武田薬品+三菱倉庫+JR貨物が医療用医薬品の輸送に31ft温度管理機能付きコンテナを国内初導入

武田薬品+三菱倉庫+JR貨物が医療用医薬品の輸送に31ft温度管理機能付きコンテナを国内初導入

モーダルシフト範囲も拡大

武田薬品工業、三菱倉庫、JR貨物の3社は2月5日、医療用医薬品輸送の温室効果ガス排出削減に向け、大型の31ft温度管理機能付きコンテナを医療用医薬品輸送に初めて導入したと発表した。

併せて、輸送の一部をトラックから鉄道へ切り替えるモーダルシフトの範囲を拡大した。



3社は2023年、鉄道による医薬品輸送の取り組みをスタート。12ft温度管理機能付きコンテナを活用してきた。今後さらに輸送量を拡大させる上で、より大型の31ft温度管理機能付きコンテナの導入が効率的と想定している。


25年12月から武田薬品の医薬品輸送で使用している31ft専用鉄道コンテナ(温度管理機能付き)(プレスリリースより引用)

31ft温度管理機能付きコンテナは、内容積が10tトラックとほぼ同じのため、輸送単位・荷役作業を変更することなくモーダルシフトを実現できるのが強み。農産品、工業製品、積み合わせ貨物などで導入実績がある。

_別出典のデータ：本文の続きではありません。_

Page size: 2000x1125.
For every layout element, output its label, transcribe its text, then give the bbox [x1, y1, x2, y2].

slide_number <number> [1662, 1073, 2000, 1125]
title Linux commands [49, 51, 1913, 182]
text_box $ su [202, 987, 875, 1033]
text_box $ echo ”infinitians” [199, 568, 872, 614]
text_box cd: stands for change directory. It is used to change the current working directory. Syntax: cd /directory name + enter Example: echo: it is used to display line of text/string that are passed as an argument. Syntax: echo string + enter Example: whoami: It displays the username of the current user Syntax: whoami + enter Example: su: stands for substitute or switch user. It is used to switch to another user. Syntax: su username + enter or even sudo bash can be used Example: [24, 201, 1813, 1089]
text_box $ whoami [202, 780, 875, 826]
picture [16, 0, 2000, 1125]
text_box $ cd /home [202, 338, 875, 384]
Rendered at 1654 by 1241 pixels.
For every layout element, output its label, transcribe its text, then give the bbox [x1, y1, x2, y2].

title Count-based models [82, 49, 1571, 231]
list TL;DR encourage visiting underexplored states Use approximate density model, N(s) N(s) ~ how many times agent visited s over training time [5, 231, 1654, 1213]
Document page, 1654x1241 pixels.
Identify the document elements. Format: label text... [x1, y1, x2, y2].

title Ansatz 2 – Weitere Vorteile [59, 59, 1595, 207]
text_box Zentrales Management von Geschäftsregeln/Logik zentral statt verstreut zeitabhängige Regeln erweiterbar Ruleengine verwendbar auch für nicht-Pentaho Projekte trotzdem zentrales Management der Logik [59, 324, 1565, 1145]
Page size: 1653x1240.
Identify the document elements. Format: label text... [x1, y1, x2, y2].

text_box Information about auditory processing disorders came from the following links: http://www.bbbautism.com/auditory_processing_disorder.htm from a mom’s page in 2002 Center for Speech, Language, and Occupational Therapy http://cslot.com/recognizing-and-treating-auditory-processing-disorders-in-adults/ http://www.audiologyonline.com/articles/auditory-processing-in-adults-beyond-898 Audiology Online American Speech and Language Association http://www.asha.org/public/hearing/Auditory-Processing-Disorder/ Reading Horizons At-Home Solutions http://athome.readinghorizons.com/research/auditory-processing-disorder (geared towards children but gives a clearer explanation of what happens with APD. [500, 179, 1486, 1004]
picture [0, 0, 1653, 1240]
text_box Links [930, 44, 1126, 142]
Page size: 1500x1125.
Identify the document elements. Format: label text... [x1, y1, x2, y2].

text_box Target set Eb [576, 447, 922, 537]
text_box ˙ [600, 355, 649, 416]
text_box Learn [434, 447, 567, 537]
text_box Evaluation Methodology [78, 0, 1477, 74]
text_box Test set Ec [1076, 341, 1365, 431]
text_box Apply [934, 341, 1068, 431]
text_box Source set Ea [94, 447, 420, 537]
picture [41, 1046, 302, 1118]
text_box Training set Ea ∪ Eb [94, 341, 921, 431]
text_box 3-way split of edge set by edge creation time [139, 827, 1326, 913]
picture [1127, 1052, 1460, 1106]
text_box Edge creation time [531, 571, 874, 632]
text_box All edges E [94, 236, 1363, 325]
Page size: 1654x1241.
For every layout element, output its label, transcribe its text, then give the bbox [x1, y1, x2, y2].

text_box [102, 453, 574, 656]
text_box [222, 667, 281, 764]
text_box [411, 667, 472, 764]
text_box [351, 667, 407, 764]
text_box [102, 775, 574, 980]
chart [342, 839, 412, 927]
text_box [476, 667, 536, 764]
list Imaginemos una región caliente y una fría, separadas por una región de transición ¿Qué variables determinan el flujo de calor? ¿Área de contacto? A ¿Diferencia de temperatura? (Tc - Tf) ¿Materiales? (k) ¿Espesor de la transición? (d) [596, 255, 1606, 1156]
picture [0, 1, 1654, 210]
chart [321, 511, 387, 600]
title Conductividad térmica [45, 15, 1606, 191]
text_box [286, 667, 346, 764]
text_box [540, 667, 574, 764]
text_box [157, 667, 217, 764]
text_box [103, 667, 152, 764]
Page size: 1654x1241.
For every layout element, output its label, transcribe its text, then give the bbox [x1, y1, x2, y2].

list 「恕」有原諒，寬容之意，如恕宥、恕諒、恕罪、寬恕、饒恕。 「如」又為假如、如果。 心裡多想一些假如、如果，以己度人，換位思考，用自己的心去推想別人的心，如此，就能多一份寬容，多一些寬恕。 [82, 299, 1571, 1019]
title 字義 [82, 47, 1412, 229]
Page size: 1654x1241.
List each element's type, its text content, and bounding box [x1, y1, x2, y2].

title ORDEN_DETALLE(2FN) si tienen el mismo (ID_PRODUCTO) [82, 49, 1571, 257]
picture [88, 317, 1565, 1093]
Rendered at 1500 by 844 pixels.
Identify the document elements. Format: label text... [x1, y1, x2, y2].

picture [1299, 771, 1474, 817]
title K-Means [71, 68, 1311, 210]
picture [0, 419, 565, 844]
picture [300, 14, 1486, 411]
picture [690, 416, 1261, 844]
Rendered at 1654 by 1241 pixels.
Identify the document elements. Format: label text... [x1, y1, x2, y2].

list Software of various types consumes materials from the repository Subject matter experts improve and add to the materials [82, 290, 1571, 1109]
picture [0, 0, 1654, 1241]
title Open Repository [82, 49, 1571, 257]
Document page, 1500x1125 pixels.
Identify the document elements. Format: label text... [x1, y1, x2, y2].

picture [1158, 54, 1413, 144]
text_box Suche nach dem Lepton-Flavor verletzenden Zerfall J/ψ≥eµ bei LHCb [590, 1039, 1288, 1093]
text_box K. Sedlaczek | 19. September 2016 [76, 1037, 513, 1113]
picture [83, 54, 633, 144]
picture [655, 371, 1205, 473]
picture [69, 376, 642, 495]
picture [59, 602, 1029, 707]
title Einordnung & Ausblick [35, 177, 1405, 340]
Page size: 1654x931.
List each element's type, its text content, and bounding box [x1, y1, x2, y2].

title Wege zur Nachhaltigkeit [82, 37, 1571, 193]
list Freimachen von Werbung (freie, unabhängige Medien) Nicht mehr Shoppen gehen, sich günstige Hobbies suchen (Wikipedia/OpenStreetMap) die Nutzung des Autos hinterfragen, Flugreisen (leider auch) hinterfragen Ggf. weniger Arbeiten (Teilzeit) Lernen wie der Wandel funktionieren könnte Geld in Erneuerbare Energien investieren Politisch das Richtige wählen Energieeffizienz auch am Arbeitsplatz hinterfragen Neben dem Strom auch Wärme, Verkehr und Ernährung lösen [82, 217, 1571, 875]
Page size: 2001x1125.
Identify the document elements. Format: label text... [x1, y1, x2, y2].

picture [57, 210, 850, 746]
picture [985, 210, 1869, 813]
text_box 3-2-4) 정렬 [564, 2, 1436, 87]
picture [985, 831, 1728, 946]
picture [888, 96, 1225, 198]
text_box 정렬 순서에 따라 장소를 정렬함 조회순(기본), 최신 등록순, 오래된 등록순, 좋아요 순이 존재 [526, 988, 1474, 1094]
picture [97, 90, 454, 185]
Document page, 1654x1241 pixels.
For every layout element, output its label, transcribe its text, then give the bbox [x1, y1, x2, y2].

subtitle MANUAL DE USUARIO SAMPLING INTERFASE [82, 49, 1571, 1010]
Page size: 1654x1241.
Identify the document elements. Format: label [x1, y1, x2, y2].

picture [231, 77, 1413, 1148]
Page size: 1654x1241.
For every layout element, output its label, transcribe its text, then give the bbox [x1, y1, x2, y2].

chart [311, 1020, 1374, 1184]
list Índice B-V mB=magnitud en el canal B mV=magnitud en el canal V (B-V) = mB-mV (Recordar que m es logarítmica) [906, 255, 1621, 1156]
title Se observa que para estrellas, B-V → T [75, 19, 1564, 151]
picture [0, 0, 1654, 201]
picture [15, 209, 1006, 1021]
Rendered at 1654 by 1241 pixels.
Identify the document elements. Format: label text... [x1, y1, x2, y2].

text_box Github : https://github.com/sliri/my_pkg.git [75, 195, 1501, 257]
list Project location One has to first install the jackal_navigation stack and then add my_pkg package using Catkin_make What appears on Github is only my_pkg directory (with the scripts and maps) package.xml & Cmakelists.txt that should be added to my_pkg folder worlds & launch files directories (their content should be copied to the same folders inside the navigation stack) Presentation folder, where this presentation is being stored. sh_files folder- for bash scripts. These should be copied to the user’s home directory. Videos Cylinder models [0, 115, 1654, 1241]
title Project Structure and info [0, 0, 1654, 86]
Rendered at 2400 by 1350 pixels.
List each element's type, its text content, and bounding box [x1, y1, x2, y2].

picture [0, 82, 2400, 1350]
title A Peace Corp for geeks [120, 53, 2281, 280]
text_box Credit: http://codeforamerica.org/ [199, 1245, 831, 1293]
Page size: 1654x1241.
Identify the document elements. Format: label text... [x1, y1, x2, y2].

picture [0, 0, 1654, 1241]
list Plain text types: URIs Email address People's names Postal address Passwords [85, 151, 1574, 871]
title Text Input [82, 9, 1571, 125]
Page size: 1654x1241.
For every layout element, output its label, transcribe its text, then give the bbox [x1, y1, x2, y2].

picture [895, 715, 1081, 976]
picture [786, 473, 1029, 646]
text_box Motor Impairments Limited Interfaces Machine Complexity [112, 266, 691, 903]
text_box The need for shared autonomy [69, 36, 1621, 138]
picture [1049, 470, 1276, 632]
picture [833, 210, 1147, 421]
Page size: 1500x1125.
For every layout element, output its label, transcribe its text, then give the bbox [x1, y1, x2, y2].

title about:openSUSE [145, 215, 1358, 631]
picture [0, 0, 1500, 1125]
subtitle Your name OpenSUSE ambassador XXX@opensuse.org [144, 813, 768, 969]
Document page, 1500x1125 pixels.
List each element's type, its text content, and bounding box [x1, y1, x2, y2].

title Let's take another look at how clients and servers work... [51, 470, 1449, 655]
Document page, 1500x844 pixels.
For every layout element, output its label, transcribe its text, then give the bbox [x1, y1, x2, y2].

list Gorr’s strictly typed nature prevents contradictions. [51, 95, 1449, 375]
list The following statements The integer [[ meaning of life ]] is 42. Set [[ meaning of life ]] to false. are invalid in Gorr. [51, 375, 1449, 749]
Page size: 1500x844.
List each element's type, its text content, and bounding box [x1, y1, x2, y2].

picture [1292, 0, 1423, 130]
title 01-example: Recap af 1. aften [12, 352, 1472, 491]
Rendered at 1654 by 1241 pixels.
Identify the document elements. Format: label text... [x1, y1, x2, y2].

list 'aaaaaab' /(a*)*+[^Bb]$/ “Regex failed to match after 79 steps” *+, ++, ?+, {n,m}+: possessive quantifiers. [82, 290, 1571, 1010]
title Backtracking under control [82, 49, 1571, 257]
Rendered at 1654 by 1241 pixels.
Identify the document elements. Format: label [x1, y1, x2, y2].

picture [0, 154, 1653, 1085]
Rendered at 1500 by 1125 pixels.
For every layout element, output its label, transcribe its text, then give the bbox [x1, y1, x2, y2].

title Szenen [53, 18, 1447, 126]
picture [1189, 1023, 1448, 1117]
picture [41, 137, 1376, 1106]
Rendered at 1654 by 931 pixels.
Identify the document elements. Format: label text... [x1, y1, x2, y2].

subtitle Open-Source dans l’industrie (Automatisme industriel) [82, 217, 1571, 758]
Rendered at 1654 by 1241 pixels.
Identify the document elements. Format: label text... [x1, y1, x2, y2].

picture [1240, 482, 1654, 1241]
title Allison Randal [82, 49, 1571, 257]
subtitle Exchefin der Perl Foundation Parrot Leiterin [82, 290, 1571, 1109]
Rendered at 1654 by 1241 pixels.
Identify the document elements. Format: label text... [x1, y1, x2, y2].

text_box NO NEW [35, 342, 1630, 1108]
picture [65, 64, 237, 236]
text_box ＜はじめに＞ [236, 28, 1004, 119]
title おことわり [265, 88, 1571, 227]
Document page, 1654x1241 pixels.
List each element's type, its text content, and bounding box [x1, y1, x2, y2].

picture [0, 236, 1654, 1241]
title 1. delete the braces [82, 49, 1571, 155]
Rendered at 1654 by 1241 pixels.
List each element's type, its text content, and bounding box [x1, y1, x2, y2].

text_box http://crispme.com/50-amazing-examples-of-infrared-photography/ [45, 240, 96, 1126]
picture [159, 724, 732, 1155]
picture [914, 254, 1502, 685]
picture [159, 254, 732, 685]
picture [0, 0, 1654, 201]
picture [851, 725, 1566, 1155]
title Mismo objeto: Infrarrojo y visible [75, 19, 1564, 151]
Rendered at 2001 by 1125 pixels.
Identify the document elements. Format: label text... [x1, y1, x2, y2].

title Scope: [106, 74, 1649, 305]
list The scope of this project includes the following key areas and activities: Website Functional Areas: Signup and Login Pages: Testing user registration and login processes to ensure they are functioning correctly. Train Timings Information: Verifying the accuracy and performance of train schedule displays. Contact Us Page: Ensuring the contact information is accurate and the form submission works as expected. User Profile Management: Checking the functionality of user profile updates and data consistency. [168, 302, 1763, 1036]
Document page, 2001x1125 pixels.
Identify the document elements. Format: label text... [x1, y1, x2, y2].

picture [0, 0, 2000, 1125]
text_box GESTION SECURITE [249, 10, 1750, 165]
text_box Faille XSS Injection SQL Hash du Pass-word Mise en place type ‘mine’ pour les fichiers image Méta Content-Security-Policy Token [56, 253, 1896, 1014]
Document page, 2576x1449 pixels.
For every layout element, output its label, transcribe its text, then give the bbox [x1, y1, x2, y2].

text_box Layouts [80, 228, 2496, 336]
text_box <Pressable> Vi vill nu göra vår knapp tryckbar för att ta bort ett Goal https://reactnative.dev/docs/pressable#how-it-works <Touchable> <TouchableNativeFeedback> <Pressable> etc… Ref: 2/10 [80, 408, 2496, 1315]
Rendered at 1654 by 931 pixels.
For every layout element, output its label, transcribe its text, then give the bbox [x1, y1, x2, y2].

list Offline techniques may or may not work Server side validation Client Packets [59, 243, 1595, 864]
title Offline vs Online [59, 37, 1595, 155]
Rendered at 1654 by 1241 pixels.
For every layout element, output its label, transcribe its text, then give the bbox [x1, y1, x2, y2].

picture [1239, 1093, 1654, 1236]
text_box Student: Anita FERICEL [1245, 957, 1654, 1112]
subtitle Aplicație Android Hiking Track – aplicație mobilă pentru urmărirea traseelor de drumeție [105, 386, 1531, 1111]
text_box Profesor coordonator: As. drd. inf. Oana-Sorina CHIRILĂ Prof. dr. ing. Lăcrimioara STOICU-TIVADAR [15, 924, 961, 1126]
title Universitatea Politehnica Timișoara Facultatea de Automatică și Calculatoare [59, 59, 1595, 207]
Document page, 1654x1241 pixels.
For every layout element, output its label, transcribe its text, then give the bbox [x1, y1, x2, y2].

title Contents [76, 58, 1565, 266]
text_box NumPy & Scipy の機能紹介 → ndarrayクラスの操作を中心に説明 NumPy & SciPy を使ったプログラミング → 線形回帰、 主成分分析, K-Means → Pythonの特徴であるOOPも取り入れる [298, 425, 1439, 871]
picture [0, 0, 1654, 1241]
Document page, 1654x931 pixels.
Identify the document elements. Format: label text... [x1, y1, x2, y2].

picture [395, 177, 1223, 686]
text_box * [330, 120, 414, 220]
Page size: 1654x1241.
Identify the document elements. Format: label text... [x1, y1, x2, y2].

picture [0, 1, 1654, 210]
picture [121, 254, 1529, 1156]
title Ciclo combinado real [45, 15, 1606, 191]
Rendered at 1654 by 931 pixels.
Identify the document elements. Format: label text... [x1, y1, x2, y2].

3社は31ft温度管理機能付きコンテナが活用可能な輸送ルートと同コンテナ内の温度状況の検証を重ね、医薬品の適正流通に関するGDPガイドラインに準拠した輸送が実施可能と判断した。

武田薬品は国内の医薬品鉄道幹線輸送に関し、2023年に東北エリアで実施したのを手始めに、24年12月から25年7月にかけて九州・四国・北陸・上越エリアに広げてきた。

31ftコンテナの導入により、25年12月に九州エリア、26年1月に東北エリアで、鉄道輸送の対象を拡大。鉄道切替計画対象エリアの約6割(輸送重量比)で、鉄道輸送への切り替えが進んだ。



幹線輸送分をトラックから鉄道に切り替え、その前後の輸送のみをトラック輸送とすることで、当該輸送における温室効果ガス排出量が現行比で約58%減になるとみている。

鉄道とトラックの2種類の幹線輸送手段を確立したことで、災害などでどちらか一方の輸送手段に支障が生じた場合でも高品質な医薬品を安定的に輸送し続けることが可能になると見込んでいる。

長距離トラック輸送の軽減により「物流2024年問題」にも対応できると期待している。

今回の輸送については、22年1月に運用を開始した、三菱倉庫が開発したデータプラットフォーム「ML Chain」を用いた医薬品の流通過程における温度・位置情報の可視化に続き、同プラットフォームのスマートコントラクト機能を活用し、三菱倉庫が起用する運送などの外部委託業者の必要な許認可の取得状況や監査記録などを、荷主の武田薬品が確認できる体制を確立したという。